Wearables and Your Health
Former Vice President Dick Cheney famously admitted recently that he had the wireless feature of his pacemaker turned off. The ex-VP, who has a history of cardiac trouble, recently underwent a pacemaker upgrade, but is naturally reluctant to leave it exposed to hackers who might find a way of remotely shutting it down. Mr. Cheney’s situation is one of the more famous examples of the dangers lurking within wearables, those devices that connect humans to the Internet of Things more closely and more permanently.
Jimmy Nichols of CBR points out a number of distinct areas of vulnerability for wearables wearers, which include, on the health front, privacy violations and compilation of data regarding the products we consume and even our state of health – which might adversely affect insurance rates; and medical failure, in which connected technologies that ordinarily allow physicians or nurses to access patients’ vital signs and machinery remotely, might fall into the wrong hands.
Such dire yet legitimate warnings tend to scare away many who fear the dangers of technological progress more than they revel in its promise. But alongside, or in spite of, the efforts of the bad guys, wearable technology continues to offer great leaps forward in health care. External technologies range from intelligent tracking devices that monitor a hospital inpatient’s vital signs through RFID, through to new methods of diagnosis and drug-free healing.

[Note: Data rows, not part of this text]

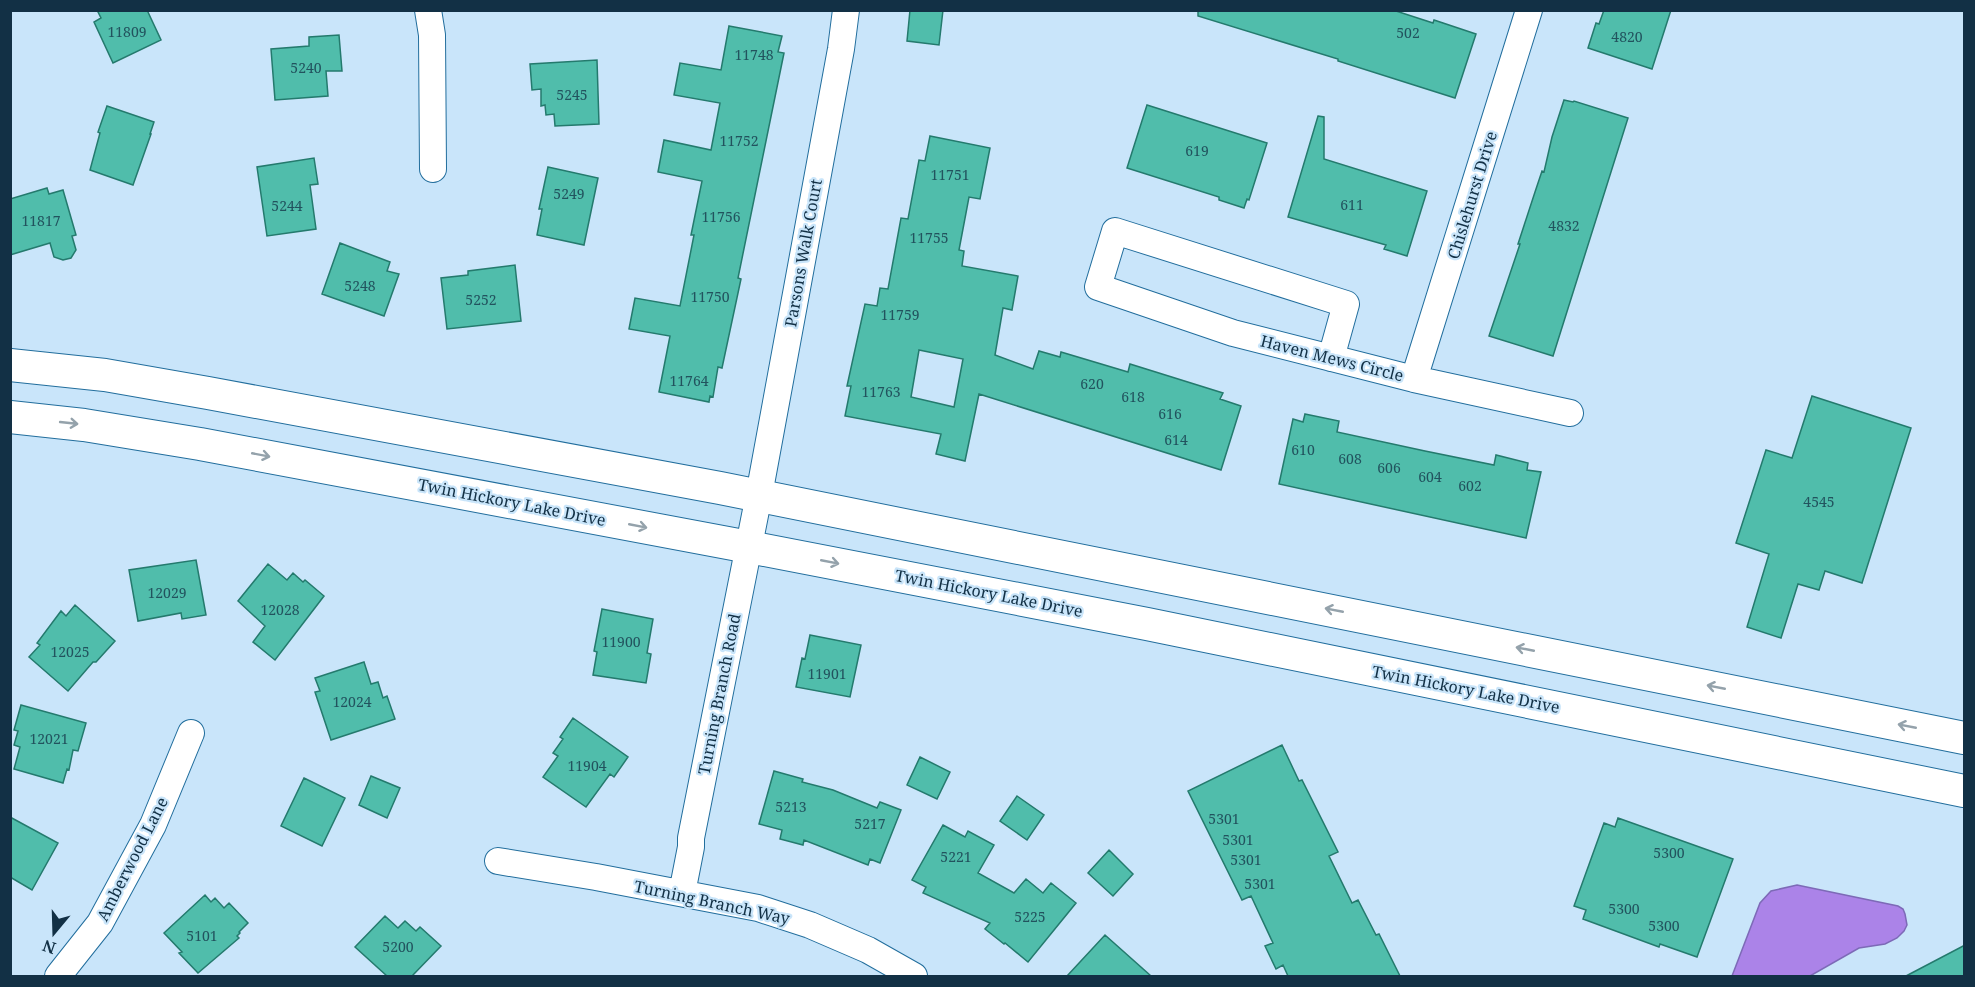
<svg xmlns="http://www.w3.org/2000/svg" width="1975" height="987" font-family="'Noto Serif',serif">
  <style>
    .water { fill: #ab83e8; stroke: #7d6ab7; stroke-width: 1.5 }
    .building { fill: #50bdab; stroke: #247a6d; stroke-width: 1.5; fill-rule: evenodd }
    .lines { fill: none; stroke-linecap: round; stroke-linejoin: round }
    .minor-casing { stroke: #226e9d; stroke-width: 28 }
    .tertiary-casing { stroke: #226e9d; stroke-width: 34 }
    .minor { stroke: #fff; stroke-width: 26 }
    .tertiary { stroke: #fff; stroke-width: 32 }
    .oneway { stroke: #94a2ab }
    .labels { text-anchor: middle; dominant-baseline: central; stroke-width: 4.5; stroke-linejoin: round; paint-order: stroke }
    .number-label { font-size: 14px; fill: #22535e }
    .street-label { font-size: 16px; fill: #123045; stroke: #c9e5fa }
  </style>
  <rect width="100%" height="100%" fill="#c9e5fa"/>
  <path class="water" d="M1797,885L1898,906L1903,909L1905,914L1907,925L1904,931L1897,938L1885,944L1859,948L1810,976H1732L1760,903L1771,891Z"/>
  <path class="building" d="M97,10H147L161,40L113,63L94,22L101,18Z
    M910,10H943L939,45L907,41Z
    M1198,10H1393L1433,23L1434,20L1476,34L1455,98L1338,61V59L1198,16Z
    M1604,10H1671L1652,69L1588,48L1596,23L1599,24Z
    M729,26L782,36L778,52L784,53L738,278L741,279L722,368L718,367L713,397L710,396L709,402L659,392L670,336L629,329L635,298L680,306L694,235H691L702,181L658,172L664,140L711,150L720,103L674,95L680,63L721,70Z
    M339,35L342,71H326L328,96L275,100L271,49L309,46V37Z
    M597,60L599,124L555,126L554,114L546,115L545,105L541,106V89L532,90L530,64Z
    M1564,100L1573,102L1574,101L1628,118L1553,356L1489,336L1520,244H1518L1535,192L1542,171L1544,172L1552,137Z
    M1147,105L1267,143L1249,200L1247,199L1244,208L1219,200V197L1127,168Z
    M107,106L154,122L150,134H151L133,185L90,170L100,133L98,132Z
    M1318,116L1324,117V159L1427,191L1407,256L1384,249L1386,245L1288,217Z
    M930,136L990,148L980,199L969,197L959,250L964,251L962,266L1018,276L1012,310L1003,308L995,355L1033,369L1039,351L1060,357L1061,352L1128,372L1130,364L1223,393L1220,399L1241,406L1221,470L979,394L965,461L936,454L941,434L845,416L851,386H847L865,304L877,306L880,288L888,289L901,218L908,219L919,160L925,161ZM919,350L963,359L954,407L911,397Z
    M314,158L318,184L310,185L316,229L267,236L257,167Z
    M548,167L598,178L584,245L537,235L542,209H539Z
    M47,188L49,194L63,190L76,235L72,236L76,250L71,258L63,260L54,257L50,243L10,255V199Z
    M340,243L390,262L387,271L399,274L384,316L322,294Z
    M515,265L521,321L447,329L441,278L468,275V271Z
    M1812,396L1911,428L1862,583L1825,571L1819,590L1798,584L1781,638L1747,627L1769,554L1736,543L1766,450L1792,458Z
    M1305,414L1339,421L1337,432L1425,451L1494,465L1496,455L1528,463L1527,470L1541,472L1526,538L1279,484L1293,419L1303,422Z
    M196,560L206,615L182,619L181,613L138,621L129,570Z
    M268,564L287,580L293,573L303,582L305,580L324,596L275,660L253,642L265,626L238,601Z
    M75,605L115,641L96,662H93L68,691L29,657L40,645L37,643L61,611L66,616Z
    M602,609L653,619L647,653L651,654L646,683L593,675L597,652L594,651Z
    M810,635L861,645L850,697L796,687L802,658L805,659Z
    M364,662L371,684L378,682L383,698L387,696L395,719L331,740L315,692L320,691L315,678Z
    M21,705L86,723L78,751L73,750L69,770L67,769L63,783L14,769L20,747L14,745L18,731L14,730Z
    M573,718L628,757L614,777L610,774L586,807L543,777L558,756L553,753L563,739L560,737Z
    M1282,745L1299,781L1302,780L1338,852L1329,856L1352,903L1358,900L1376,935L1379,934L1400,976H1288L1283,965L1276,969L1265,946L1273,943L1251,896L1242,900L1188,791Z
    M920,757L950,772L937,799L907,785Z
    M774,771L803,779L802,782L833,790L877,808L880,802L901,810L880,863L870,859L868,865L804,840L803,845L780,839L782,830L759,824Z
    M371,776L400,788L387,818L359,805Z
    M304,778L345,798L322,846L281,826Z
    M1017,796L1044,815L1027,840L1000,821Z
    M10,817L58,843L32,890L10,877Z
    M1618,818L1733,859L1697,957L1660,944L1659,947L1583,919L1586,910L1574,906L1604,823L1615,827Z
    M943,825L965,837L968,831L994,845L978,873L1014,893L1026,879L1043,893L1051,883L1076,903L1028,962L1005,943L1004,944L985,929L990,923L923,893L926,887L912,880Z
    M1109,850L1133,874L1113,896L1088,873Z
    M205,895L211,902L215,898L224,908L229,903L248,923L239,932L240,933L237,936L239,938L198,973L179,953L182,952L164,933Z
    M385,916L398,928L405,921L416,931L420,927L441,946L412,976H387L355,947Z
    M1105,935L1151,976H1067Z
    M1965,945V976H1906Z"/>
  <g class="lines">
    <defs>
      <path id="minor" d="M428,10L432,35L433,169
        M1331,358L1346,304L1115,231L1098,287L1233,333L1414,379L1570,413
        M1414,379L1529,10
        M498,861L596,877L758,908L810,925L868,950L914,976
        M682,893L691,847V838L759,495L841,49L846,10
        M58,976L100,923L153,825L191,733"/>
      <path id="tertiary" d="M10,365L105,375L208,393L720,488L1964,738
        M10,417L84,425L200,444L749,547L1147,624L1964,791"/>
    </defs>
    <use href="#minor" class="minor-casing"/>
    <use href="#tertiary" class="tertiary-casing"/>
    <use href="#minor" class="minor"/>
    <use href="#tertiary" class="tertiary"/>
  </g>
  <defs><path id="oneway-shaft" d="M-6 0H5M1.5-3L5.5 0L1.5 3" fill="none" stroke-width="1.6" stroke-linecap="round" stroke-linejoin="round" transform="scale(1.5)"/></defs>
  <g class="oneway">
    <use href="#oneway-shaft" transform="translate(69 423) rotate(6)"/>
    <use href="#oneway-shaft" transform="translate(261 455) rotate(11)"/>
    <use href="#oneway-shaft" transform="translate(638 526) rotate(11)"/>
    <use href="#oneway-shaft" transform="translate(830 562) rotate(11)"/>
    <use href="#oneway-shaft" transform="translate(1334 610) rotate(-169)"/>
    <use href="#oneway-shaft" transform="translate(1525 649) rotate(-169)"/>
    <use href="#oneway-shaft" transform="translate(1716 687) rotate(-169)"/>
    <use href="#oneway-shaft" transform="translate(1907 726) rotate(-169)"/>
  </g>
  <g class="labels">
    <g class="number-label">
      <text x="127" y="31">11809</text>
      <text x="1408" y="32">502</text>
      <text x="1627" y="36">4820</text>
      <text x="754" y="54">11748</text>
      <text x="306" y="67">5240</text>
      <text x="572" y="94">5245</text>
      <text x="739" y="140">11752</text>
      <text x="1197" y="150">619</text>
      <text x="950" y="174">11751</text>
      <text x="569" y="193">5249</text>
      <text x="1352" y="204">611</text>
      <text x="287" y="205">5244</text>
      <text x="721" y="216">11756</text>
      <text x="41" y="220">11817</text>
      <text x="1564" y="225">4832</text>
      <text x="929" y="237">11755</text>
      <text x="360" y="285">5248</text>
      <text x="710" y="296">11750</text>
      <text x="481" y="299">5252</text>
      <text x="900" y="314">11759</text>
      <text x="689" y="380">11764</text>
      <text x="1092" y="383">620</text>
      <text x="881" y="391">11763</text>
      <text x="1133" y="396">618</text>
      <text x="1170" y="413">616</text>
      <text x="1176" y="439">614</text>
      <text x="1303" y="449">610</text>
      <text x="1350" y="458">608</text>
      <text x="1389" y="467">606</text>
      <text x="1430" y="476">604</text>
      <text x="1470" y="485">602</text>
      <text x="1819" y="501">4545</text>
      <text x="167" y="592">12029</text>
      <text x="280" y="609">12028</text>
      <text x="621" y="641">11900</text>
      <text x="70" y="651">12025</text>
      <text x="827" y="673">11901</text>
      <text x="352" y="701">12024</text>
      <text x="49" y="738">12021</text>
      <text x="587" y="765">11904</text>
      <text x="791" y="806">5213</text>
      <text x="1224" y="818">5301</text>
      <text x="870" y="823">5217</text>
      <text x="1238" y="839">5301</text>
      <text x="1669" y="852">5300</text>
      <text x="956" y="856">5221</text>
      <text x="1246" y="859">5301</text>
      <text x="1260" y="883">5301</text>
      <text x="1624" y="908">5300</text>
      <text x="1030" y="916">5225</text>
      <text x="1664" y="925">5300</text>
      <text x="202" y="935">5101</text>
      <text x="398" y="946">5200</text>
    </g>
    <g class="street-label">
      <text transform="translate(1472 195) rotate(-73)">Chislehurst Drive</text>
      <text transform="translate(803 253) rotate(-80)">Parsons Walk Court</text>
      <text transform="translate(1332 358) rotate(14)">Haven Mews Circle</text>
      <text transform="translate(512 502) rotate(11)">Twin Hickory Lake Drive</text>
      <text transform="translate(989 593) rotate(11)">Twin Hickory Lake Drive</text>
      <text transform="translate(1466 689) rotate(11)">Twin Hickory Lake Drive</text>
      <text transform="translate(719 694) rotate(-79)">Turning Branch Road</text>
      <text transform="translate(132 859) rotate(-63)">Amberwood Lane</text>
      <text transform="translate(712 902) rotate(12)">Turning Branch Way</text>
    </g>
  </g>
  <rect width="1975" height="987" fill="none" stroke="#123045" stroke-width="24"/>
  <g transform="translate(54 933) rotate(199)" stroke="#c9e5fa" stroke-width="4.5" paint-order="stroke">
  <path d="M0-4.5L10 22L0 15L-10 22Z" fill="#123045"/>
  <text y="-9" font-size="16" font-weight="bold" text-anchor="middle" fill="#123045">N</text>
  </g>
</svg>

Just one of these, called “below sensory nocturnal therapy DC stimulation” offers DC electrical stimulation into a patient’s tissue during sleeping hours when the body’s immune and regenerative systems are most active. The developers of this therapy, Prizm Medical, showcased its potential at the Wearable Technologies Show in Dusseldorf, in November 2014. Prizm CEO Jim Johnson acknowledged that the big players, such as Apple and Google are getting into the medical and sports medicine market space, which means everyone should pay attention.
Wearables are also making their mark in the treatment of Ebola and other highly infectious diseases.
These range from hand washing hygiene monitors to infrared cameras that can detect higher-than-normal body heat and which can be mounted on a cellphone camera case. Additional technologies include 48-hour body thermometers that attach to the skin, and location software that help calculate the risk to caregivers based on time spent at a specific location where an Ebola patient was situated.
Another vendor at the Dusseldorf MEDICA show, Evena Medical, demonstrated their smart glasses, which help in the difficult process of venipuncture (inserting needles into patients’ veins.) This seemingly common procedure is very difficult when dealing with Ebola patients, and according to the Infusion Nurses Society (INS), first attempts fail 40 percent of the time. The smart glasses help make “invisible” veins visible to medical staff, speeding up the process and rendering it safer.
Wearables promise to deliver major innovations in health care and treatment. As with all other types of intelligent devices, however, the human operators themselves must seek to remain on guard. They must change their perception of a simple device such as a thermometer from being an isolated device to being part of a matrix of shared information and access. This will serve as a major barrier against invasion and criminal misuse.